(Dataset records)
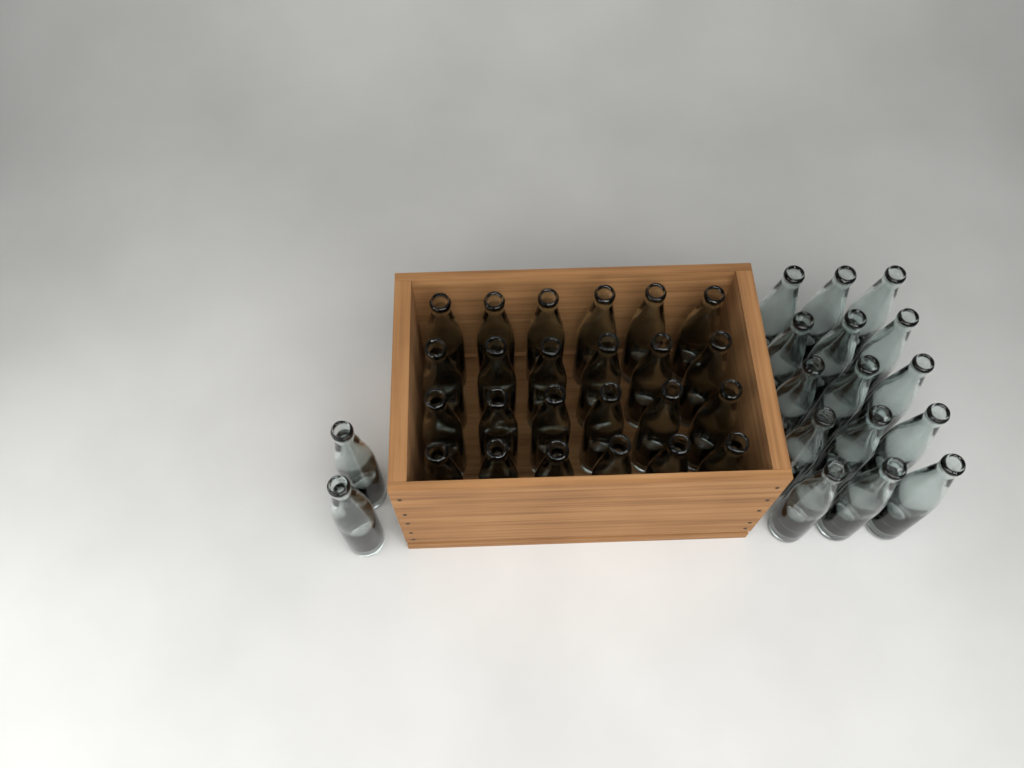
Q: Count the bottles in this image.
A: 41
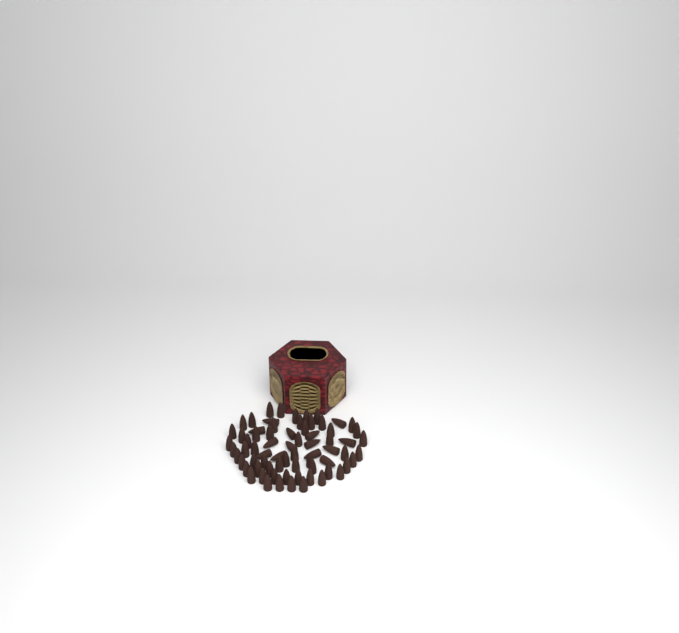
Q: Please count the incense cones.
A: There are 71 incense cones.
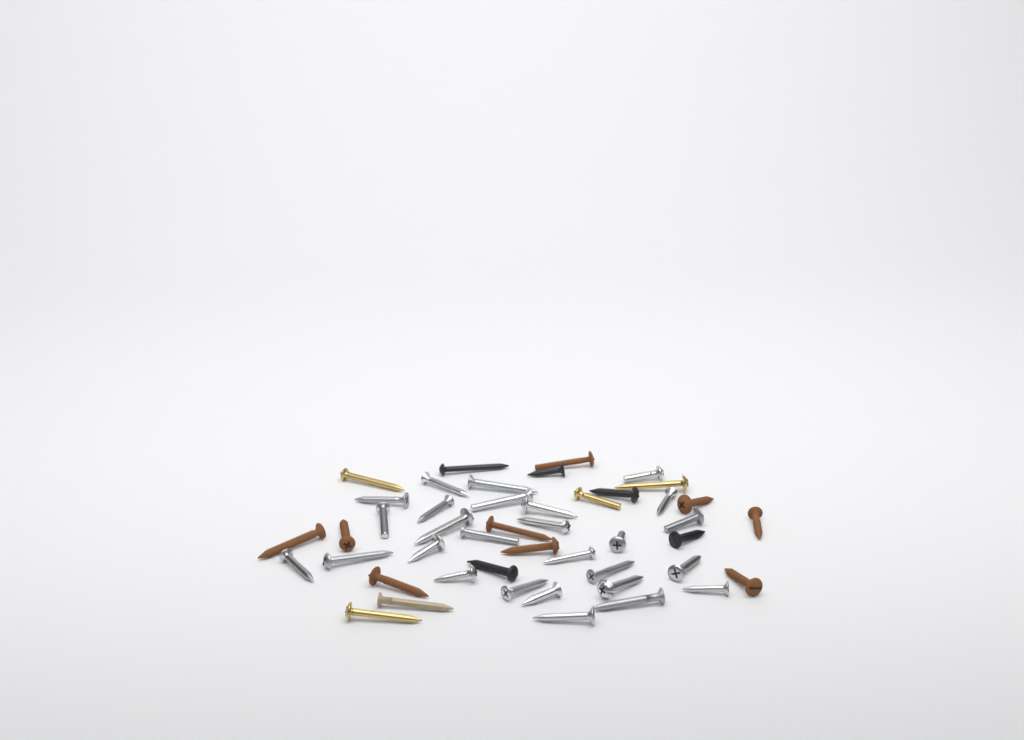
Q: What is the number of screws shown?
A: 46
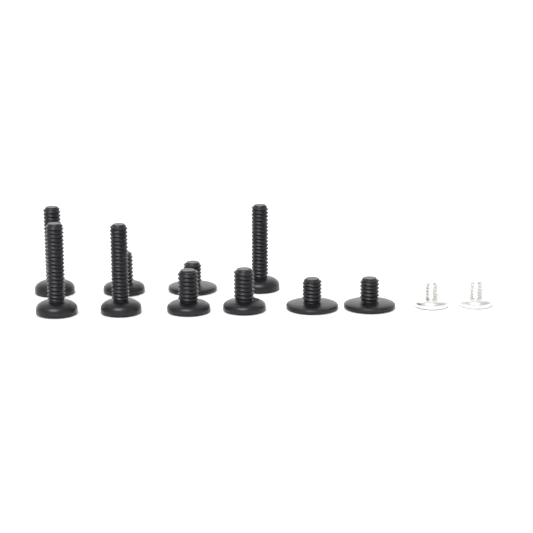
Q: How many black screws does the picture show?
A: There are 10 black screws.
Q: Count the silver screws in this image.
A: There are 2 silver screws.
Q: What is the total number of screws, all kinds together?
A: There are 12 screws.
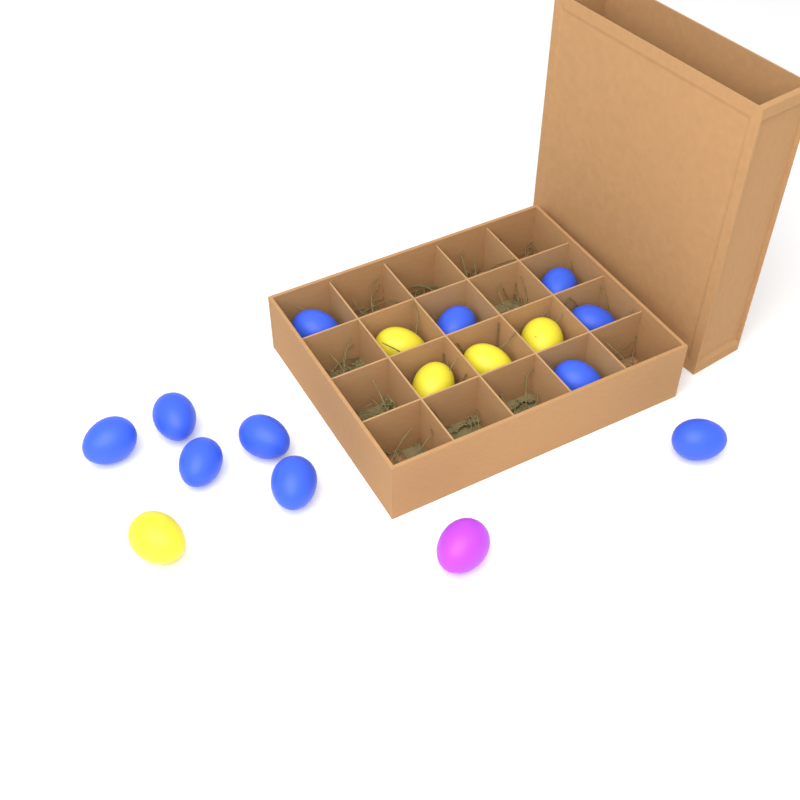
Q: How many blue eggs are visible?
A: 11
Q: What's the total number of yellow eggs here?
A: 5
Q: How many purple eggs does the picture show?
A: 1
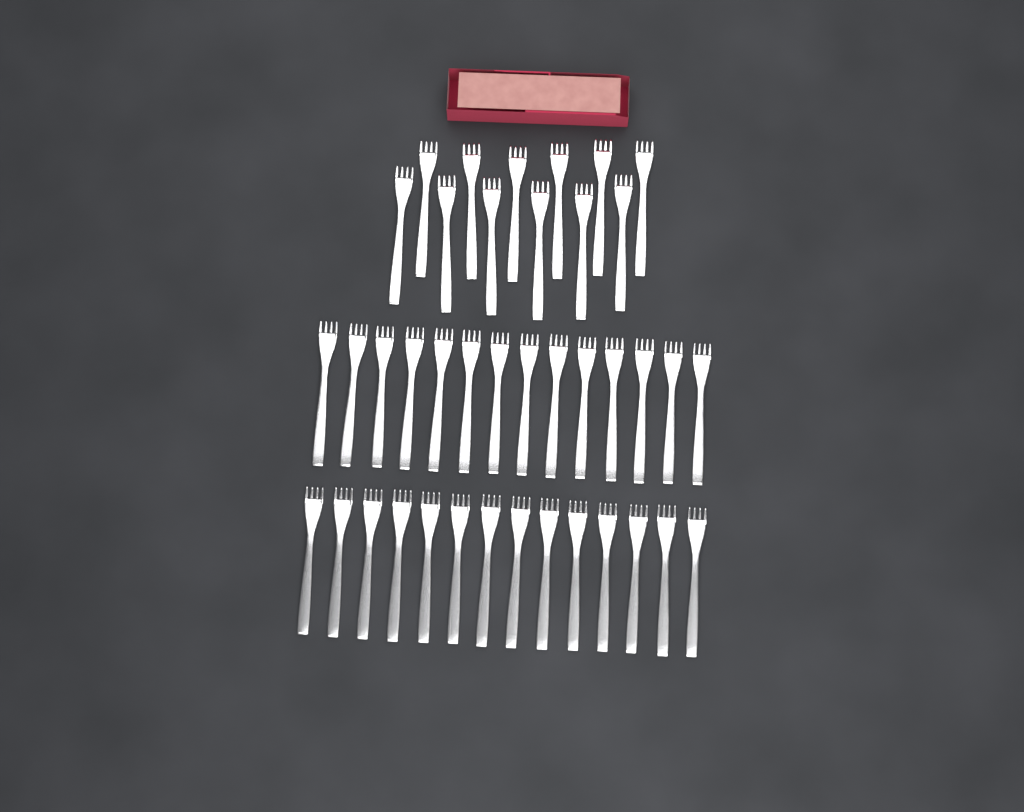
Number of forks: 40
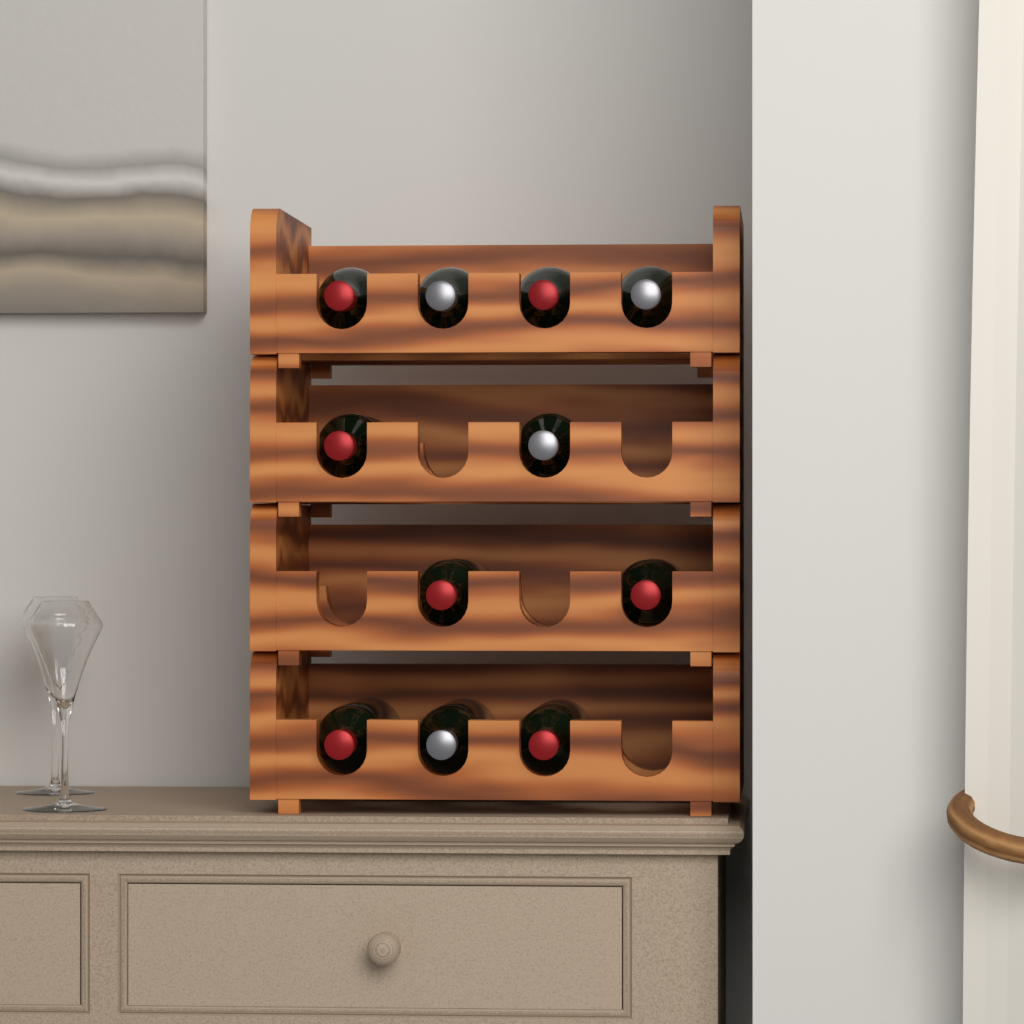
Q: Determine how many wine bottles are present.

Written exercise:
Rewrite the records above with "screws" changed to "bolts" wherever it occurs, keeping everything else the same. Leave out the picture lines.

Solution to this task:
Q: Count the bottles in this image.
A: 41
Q: Please count the incense cones.
A: There are 71 incense cones.
Q: What is the number of bolts shown?
A: 46
Q: How many black bolts does the picture show?
A: There are 10 black bolts.
Q: Count the silver bolts in this image.
A: There are 2 silver bolts.
Q: What is the total number of bolts, all kinds together?
A: There are 12 bolts.
Q: How many blue eggs are visible?
A: 11
Q: What's the total number of yellow eggs here?
A: 5
Q: How many purple eggs does the picture show?
A: 1
Number of forks: 40
Q: Determine how many wine bottles are present.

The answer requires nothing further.